Listen more carefully, and you can hear that they are actually chanting, “Shit on the Villa!”
Well that’s just embarrassing
Our ears and perception can’t be trusted? Nonsense. We just don’t have conscious direct access to perceptions - they are always filtered through various layers of interpretation and processing. That is how we are able to make sense of the world at all, after all - direct conscious access to perceptions would mean literally every thing we ever experience would be entirely new to us. Which would be terrifying and incomprehensible. And interpretations are dependent on both personal experience, learning from others, and context.

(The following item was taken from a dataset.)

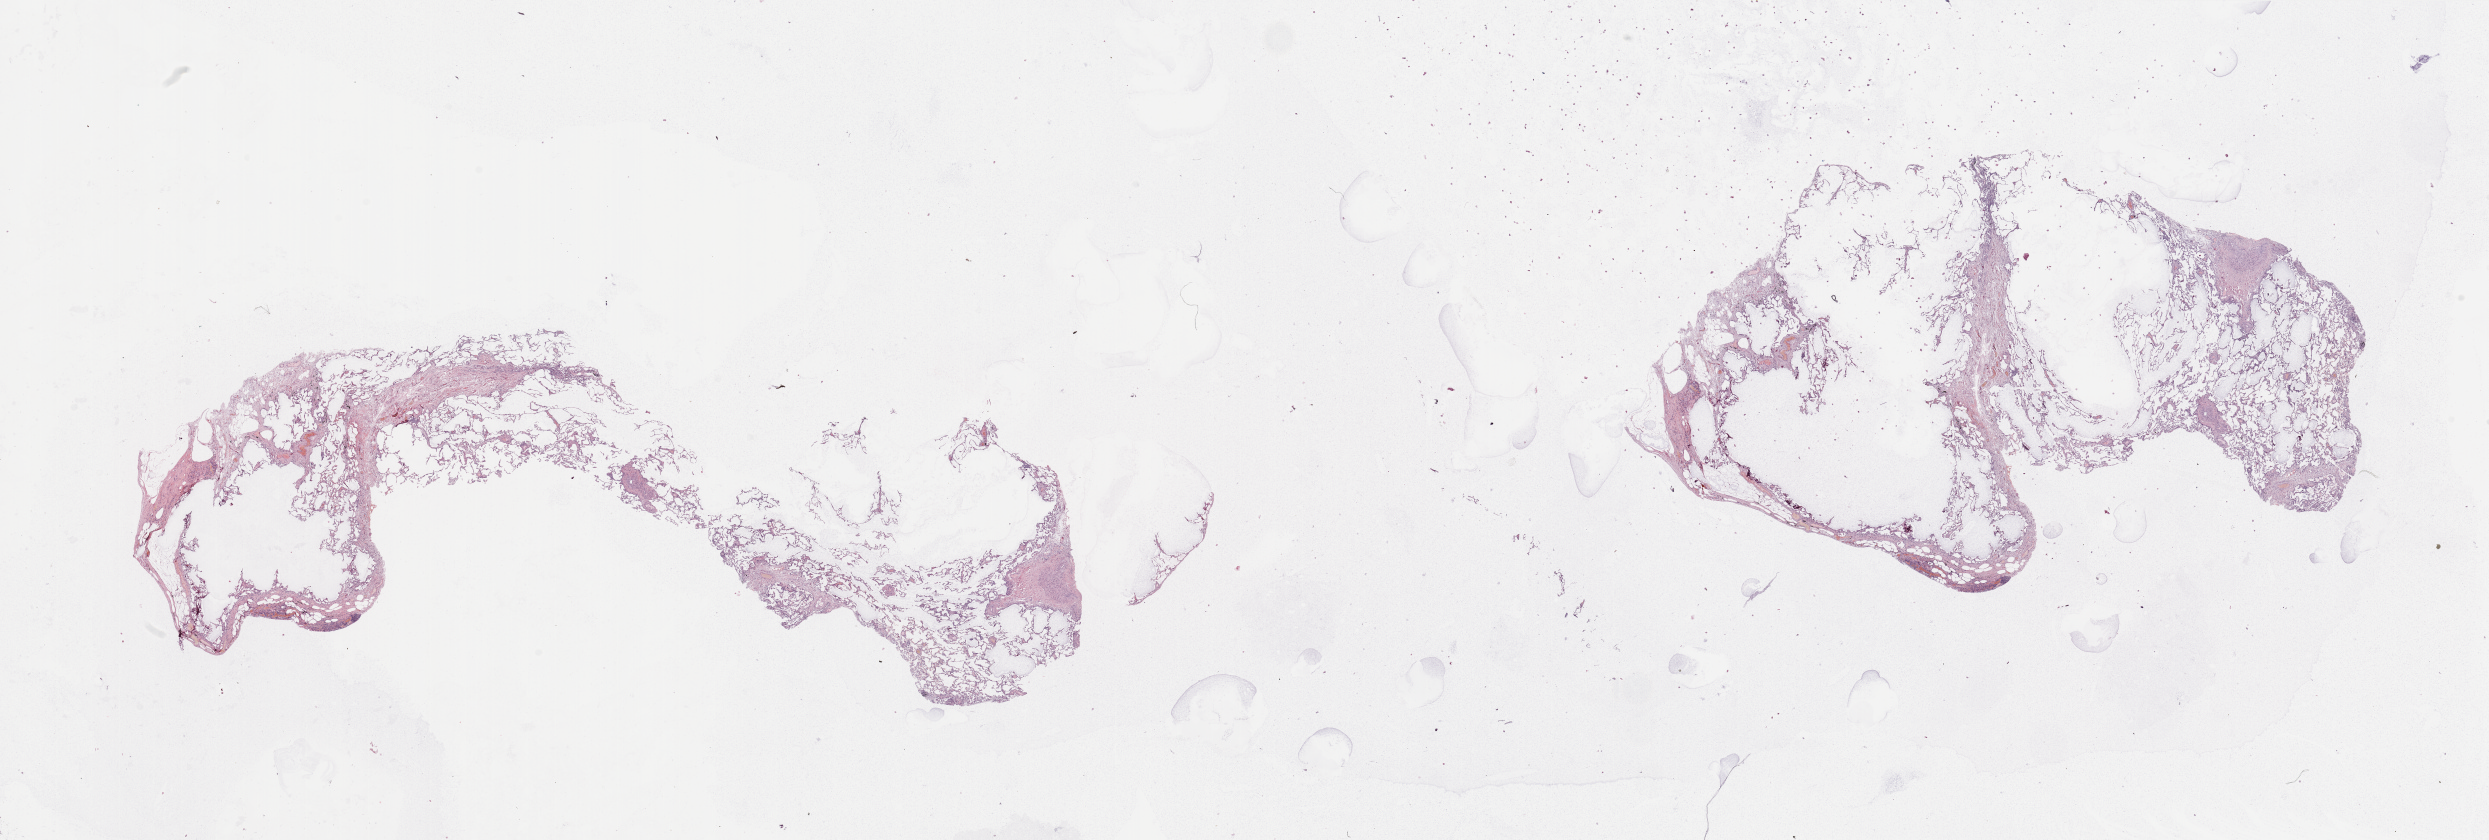
Whole-slide histology image, Hematoxylin and eosin (H&E) stained — shown as a low-resolution overview of the whole scanned area (about 39.4 x 13.3 mm, slide scanned at 20x), normal (non-tumour) tissue sample, lung. Male, 67 y/o.
This section: normal (non-tumour) tissue from the same patient. Patient diagnosis: Adenocarcinoma, NOS.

As with this chant - if you’re at a football field where people are known to chant “that was embarrassing”, you’re more likely to interpret the messy garble of thousands of people shoutingaat the top of their lungs as being just that, rather than “lobsters in motion” or “bart Simpson bouncing”. And that is literally how all language works, ever. We only understand it because we can, from a host of cues both verbal and not, pretty accurately match what we hear with our internal library of words we know (or make guesses at words we don’t know), and from that infer what other people are saying. That this has the potential to go wrong in cases where it’s difficult to hear things clearly really shouldn’t be surprising, nor should it be surprising that written text - which is in this case far more clear than the chant - has the power to push our interpretations of what we’re hearing in various directions.

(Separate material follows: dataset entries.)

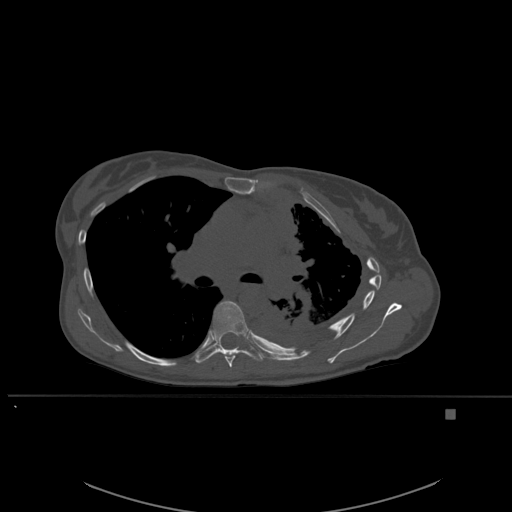
CT including the spine, one axial slice; bone window (W 1800 / L 400 HU); 512 × 512 image matrix, field of view 440 × 440 mm. Female patient, age 45 years. From the clinical record (not read from this slice): primary cancer: lung.
Structures marked on this image (semi-automatically segmented with operator editing):
- T6 vertebra: bounding box <224,355,235,368> (left, top, right, bottom; pixels)
- T7 vertebra: <196,301,267,364>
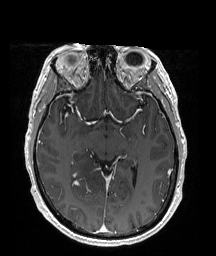
Brain MRI from a brain-tumour surgery series, one axial slice. Slice 106 of 176 in the series (ordered by position). T1-weighted post-contrast. 1 mm slice thickness. 216 × 256 image matrix, field of view 211 × 250 mm. From the clinical record (not read from this slice): histopathology: Oligodendroglioma; WHO grade: 2; IDH mutation: yes; tumour location: Right Parietal.
Outlined on this slice (manually delineated by an expert):
- tumour: bounding box <70,150,111,205> (left, top, right, bottom; pixels)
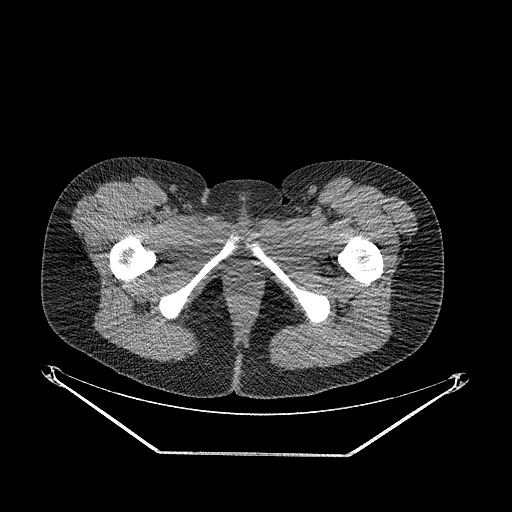
CT of an extremity soft-tissue mass (from a PET/CT study), one axial slice. Slice 35 of 267 in the series (ordered by position). Reconstruction kernel STANDARD. 120 kVp. Soft-tissue window (W 400 / L 40 HU). 3.75 mm slice thickness. 512 × 512 image matrix. Female patient. Case-level facts recorded for this patient, not image findings: histological type: epithelioid sarcoma; grade: intermediate; site of the primary tumour: right buttock.
Annotated regions visible in this slice (expert contour drawn on MRI and transferred to this co-registered scan by the dataset authors):
- gross tumour volume including surrounding oedema: bounding box [x1, y1, x2, y2] px = [183, 297, 218, 339]
- gross tumour volume (mass): [185, 304, 209, 330]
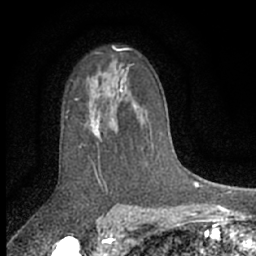
Breast MRI (dynamic contrast-enhanced), one axial slice; position 44 of 66 along the scan axis; cropped to one breast; dynamic contrast-enhanced series, time point 2 of 7 at this slice position (early post-contrast); 1.5 T; TE 3 ms, TR 6.3 ms; 2.4 mm slice thickness; 256 × 256 image matrix, field of view 140 × 140 mm. Female patient.
Structures marked on this image (semi-automatically segmented with operator editing):
- enhancing-tissue mask used for the functional tumour volume (all voxels passing the contrast-enhancement thresholds inside the analysis volume; usually the tumour): bounding box (x1, y1, x2, y2) in pixels: (84, 74, 126, 161)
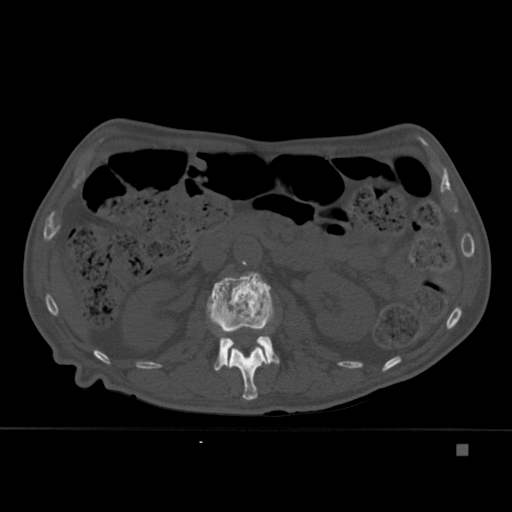
CT including the spine, one axial slice. Slice 172 of 451 in the series (ordered by position). Bone window (W 1800 / L 400 HU). 1.5 mm slice thickness. 512 × 512 image matrix, field of view 378 × 378 mm. Male patient, age 75 years. Case-level facts recorded for this patient, not image findings: primary cancer: prostate.
Annotated regions visible in this slice (semi-automatic segmentation, software-assisted and operator-edited):
- L1 vertebra: bounding box [x1, y1, x2, y2] px = [224, 332, 270, 400]
- L2 vertebra: [206, 272, 280, 372]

Came here to say exactly the same thing.
I’m sure I’ve heard much better examples of this phenomenon, though can’t think where.

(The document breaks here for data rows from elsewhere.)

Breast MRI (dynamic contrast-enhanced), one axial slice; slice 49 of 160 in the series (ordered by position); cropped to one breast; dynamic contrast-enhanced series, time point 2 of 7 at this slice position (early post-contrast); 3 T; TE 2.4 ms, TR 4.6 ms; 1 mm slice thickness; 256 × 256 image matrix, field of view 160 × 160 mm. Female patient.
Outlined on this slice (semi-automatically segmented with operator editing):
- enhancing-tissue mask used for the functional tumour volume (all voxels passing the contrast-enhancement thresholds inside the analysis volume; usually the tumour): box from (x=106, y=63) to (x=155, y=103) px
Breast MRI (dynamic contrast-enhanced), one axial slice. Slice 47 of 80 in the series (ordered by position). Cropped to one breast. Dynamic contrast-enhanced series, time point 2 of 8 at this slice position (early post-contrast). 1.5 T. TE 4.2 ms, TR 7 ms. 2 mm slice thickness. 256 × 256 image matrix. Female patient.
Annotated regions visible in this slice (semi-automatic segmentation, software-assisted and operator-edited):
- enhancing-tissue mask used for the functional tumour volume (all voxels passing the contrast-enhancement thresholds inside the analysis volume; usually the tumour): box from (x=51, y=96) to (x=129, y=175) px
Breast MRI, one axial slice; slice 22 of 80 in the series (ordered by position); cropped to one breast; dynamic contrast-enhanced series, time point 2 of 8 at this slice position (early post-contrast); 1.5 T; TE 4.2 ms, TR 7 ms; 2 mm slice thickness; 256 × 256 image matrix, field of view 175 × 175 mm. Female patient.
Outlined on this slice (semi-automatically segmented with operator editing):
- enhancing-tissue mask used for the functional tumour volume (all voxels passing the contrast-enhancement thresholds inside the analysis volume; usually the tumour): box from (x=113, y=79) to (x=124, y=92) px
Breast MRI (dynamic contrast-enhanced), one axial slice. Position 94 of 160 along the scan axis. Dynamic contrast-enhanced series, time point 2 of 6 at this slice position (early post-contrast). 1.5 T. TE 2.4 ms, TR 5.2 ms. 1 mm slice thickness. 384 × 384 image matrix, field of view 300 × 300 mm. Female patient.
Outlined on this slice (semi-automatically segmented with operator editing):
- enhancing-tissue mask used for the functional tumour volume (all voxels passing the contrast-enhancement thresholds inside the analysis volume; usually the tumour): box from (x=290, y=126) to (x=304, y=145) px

But if you are not at the football field and are perhaps from another English-speaking country, or even from a region whose accents are very different, you are less likely to interpret it as just that.
Ok - nobody bit. So I’ll tell you anyway.
When it comes to mondegreens, this is one of my personal favourites… so if you want to know who Olive is and why she’s a seal…
Reminds me of the early flash videos where “Another one bites the dust” backwards supposedly comes out as “it’s fun to smoke marijuana”, or “Hit me baby one more time” comes out as “sleep with me, I’m not too young”. Or a load of “Stairway to heaven” being “Oh to my sweet satan”.
Excellent stuff. A perfect example of what the original posted illustrated - and we don’t even need to see words written down to give us misleading cues, someone silently miming/lip-synching the wrong words is enough - see 5m7secs in.
ETA for USians not familiar with Peter Kay
His 2010–2011 stand-up comedy tour was recorded in the Guinness World Records as the most successful ever[3] selling over 1.2 million tickets.
…or just stick his name into a Youtube search box and get the tissues out.
Yeah I think that is one of the super powers that magicians and comedians share; the tools of suggestion, direction and misdirection.
For me a very interesting moment in the video is when a single audience member was so embedded in the ‘comedy audience’ context that she misfired a very inappropriate laugh that Kay used to great effect!
… yes, that’s kind of the point of what I was saying, that our environment shapes our interpretations?